Several years ago, some medical professionals were simply prescribing prescriptions rather than treating their patients, Landgraf said. So the state cracked down on those doctors, and heroin sales increased on the streets because individuals could no longer get opiate prescriptions from these “pain mills,” she said.
“We have very good doctors that will do the right thing, but I think we need to look at how can we regulate those “bad actors” form entering in and damaging humans,” Landgraf said.
The plan to attack heroin addiction also includes a call for the drafting of legislation that would require deaths from opioid overdose to be subject to formal review in order to get a better understanding of the causes of prescription opioid and heroin overdose deaths and to take remedial steps when appropriate.
“What we have found is it tells us more about our systems of care, it tells us more about what’s happening so death doesn’t go unnoticed,” Landgraf said.
“We know with this disease relapse is possible and really probable. If we better understand the gaps in care along the way we can prepare for that and fix those gaps so we don’t lose people.”
The plan also requests increased treatment opportunities in the state, as well as the responsible use of medically assisted treatment, such as methadone, which helps an opiate addict overcome addiction.
A group also will be organized with the goal of making these treatment programs more accessible to Delawareans.
Landgraf said treatments like methadone can help a patient successfully overcome opiate addiction if enacted properly.
“It needs to be used in a way that it’s part of the treatment with the idea that people can possibly be weaned off and be better introduced to coping methods.”
Narcan use is part of the plan
The plan also calls for increased first responder access to naloxone, a drug that reverses the effects of an overdose.
Narcan, a brand of naloxone, was introduced to New Castle County Police at the end of April as part of a pilot program with 38 officers trained and equipped to use it.
It’s the second unit to receive Narcan—Ocean View Police Department received it several months ago. Since its introduction in New Castle County, there have been seven uses by police officers that have saved lives.
High school nurses also will start carrying naloxone in the fall. In 2014, the youngest overdose victim was 15 years old.
Paramedics in Delaware have been using naloxone since 2013, but it wasn’t until August that Gov. Jack Markell passed a bill sponsored by Sen. Bethany Hall-Long, D-Middletown, that permits officers to carry it.

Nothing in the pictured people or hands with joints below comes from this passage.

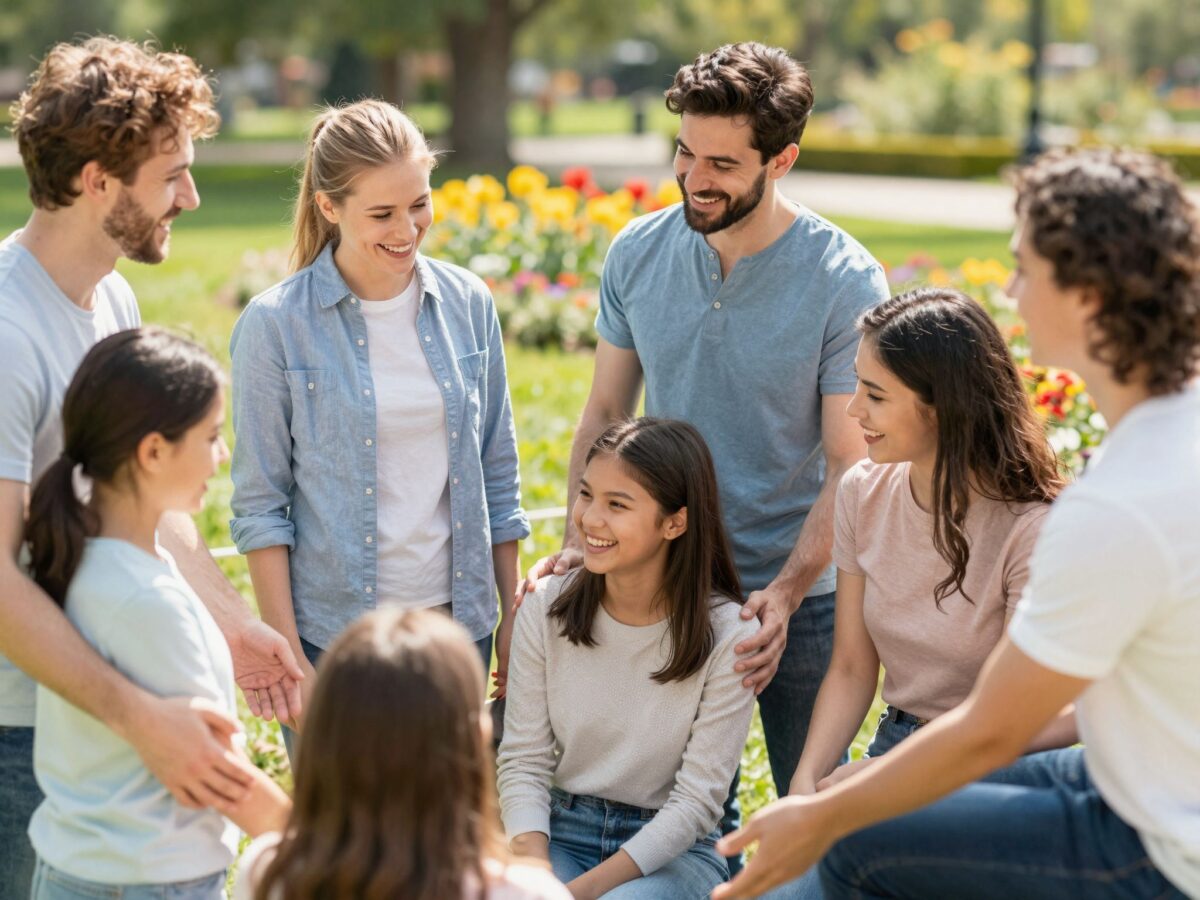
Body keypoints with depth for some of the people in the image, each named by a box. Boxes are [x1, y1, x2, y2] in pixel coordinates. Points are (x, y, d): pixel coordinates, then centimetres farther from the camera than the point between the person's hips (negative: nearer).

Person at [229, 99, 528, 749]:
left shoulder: (468, 304, 3)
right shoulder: (274, 326, -8)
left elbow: (498, 475, 10)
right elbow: (260, 508, -5)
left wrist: (513, 620, 9)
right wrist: (286, 658, -8)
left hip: (456, 621, 3)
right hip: (334, 633, -3)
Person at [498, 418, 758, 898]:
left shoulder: (727, 637, -10)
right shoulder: (545, 610, -2)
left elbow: (697, 798, -11)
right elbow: (523, 763, -1)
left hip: (672, 850, -2)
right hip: (558, 831, 2)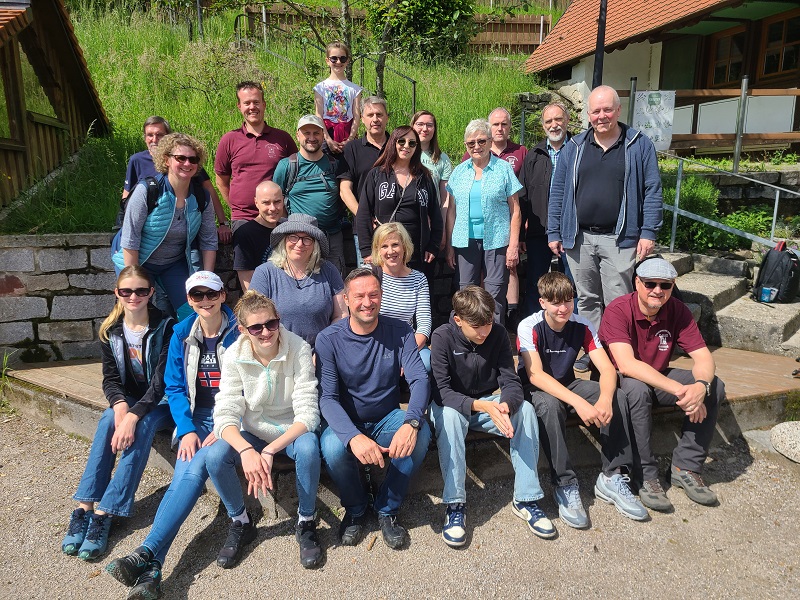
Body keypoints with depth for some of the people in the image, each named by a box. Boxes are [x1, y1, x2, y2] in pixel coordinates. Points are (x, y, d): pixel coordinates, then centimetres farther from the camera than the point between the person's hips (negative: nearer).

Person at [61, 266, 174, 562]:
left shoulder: (164, 327, -15)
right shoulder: (110, 330, 0)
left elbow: (162, 380, -20)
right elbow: (110, 378, -2)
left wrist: (133, 415, -31)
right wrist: (120, 405, -23)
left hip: (162, 402, -4)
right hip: (129, 399, 4)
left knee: (142, 426, -32)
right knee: (108, 419, -27)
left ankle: (104, 514, -31)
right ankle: (84, 507, -27)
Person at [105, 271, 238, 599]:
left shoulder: (239, 332, -5)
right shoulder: (182, 333, 6)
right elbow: (174, 387, 6)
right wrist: (187, 430, -9)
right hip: (196, 416, 3)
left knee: (196, 467, -27)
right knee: (183, 475, -21)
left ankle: (146, 554, -29)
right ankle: (152, 571, -27)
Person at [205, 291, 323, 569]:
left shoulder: (299, 350, -19)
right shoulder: (235, 356, -13)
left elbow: (307, 413, -22)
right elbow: (225, 415, -18)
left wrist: (270, 451, -34)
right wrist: (246, 451, -38)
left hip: (293, 431, -2)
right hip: (253, 433, 2)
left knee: (308, 449, -35)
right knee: (215, 457, -26)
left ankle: (306, 523, -8)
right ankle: (241, 523, 3)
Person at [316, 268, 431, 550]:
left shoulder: (400, 332, -7)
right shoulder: (329, 339, -12)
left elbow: (420, 380, -16)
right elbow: (328, 397, -18)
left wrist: (411, 422, -37)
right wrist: (353, 436, -37)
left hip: (388, 418, 2)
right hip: (346, 422, -1)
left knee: (421, 435, -29)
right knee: (332, 448, -33)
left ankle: (387, 509, -3)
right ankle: (355, 508, 1)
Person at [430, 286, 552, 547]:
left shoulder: (498, 333, -9)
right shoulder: (443, 337, -19)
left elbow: (512, 382, -12)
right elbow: (442, 391, -23)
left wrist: (505, 404, -36)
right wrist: (480, 406, -39)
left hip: (487, 403, 3)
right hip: (451, 405, -3)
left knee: (525, 409, -25)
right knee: (449, 416, -37)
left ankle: (525, 499, -16)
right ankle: (455, 504, -26)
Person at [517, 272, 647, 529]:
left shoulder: (582, 326, -9)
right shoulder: (529, 328, -21)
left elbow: (607, 368, -15)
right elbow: (535, 375, -30)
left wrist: (604, 399, -39)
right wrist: (578, 402, -42)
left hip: (567, 384, 5)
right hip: (535, 389, -4)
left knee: (618, 396, -19)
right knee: (550, 405, -38)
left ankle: (612, 477, -13)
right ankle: (565, 485, -26)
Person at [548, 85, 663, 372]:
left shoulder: (639, 145, 2)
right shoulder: (574, 147, 8)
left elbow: (652, 191, 0)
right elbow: (558, 192, 8)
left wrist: (649, 232, -7)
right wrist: (554, 233, 4)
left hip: (619, 239, -3)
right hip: (579, 238, 3)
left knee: (617, 304, -1)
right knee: (587, 301, 11)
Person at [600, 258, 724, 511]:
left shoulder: (677, 310, -7)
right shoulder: (618, 310, -23)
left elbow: (703, 357, -11)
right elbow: (626, 364, -34)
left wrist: (701, 386, -35)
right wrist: (679, 390, -39)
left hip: (659, 377, 6)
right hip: (619, 380, -5)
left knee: (715, 387, -14)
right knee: (638, 389, -37)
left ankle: (685, 467, -6)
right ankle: (646, 476, -23)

“None of my officers want to be standing in the doorway when a family member or child walks up from the sidewalk, looking into their eyes, knowing that the next thing you’re going to tell them will impact them for the rest of their lives,” said Fred Calhoun, Delaware fraternal order of police president.
“We believe this program will give individuals a second chance, a new life and reconnect them with their family.”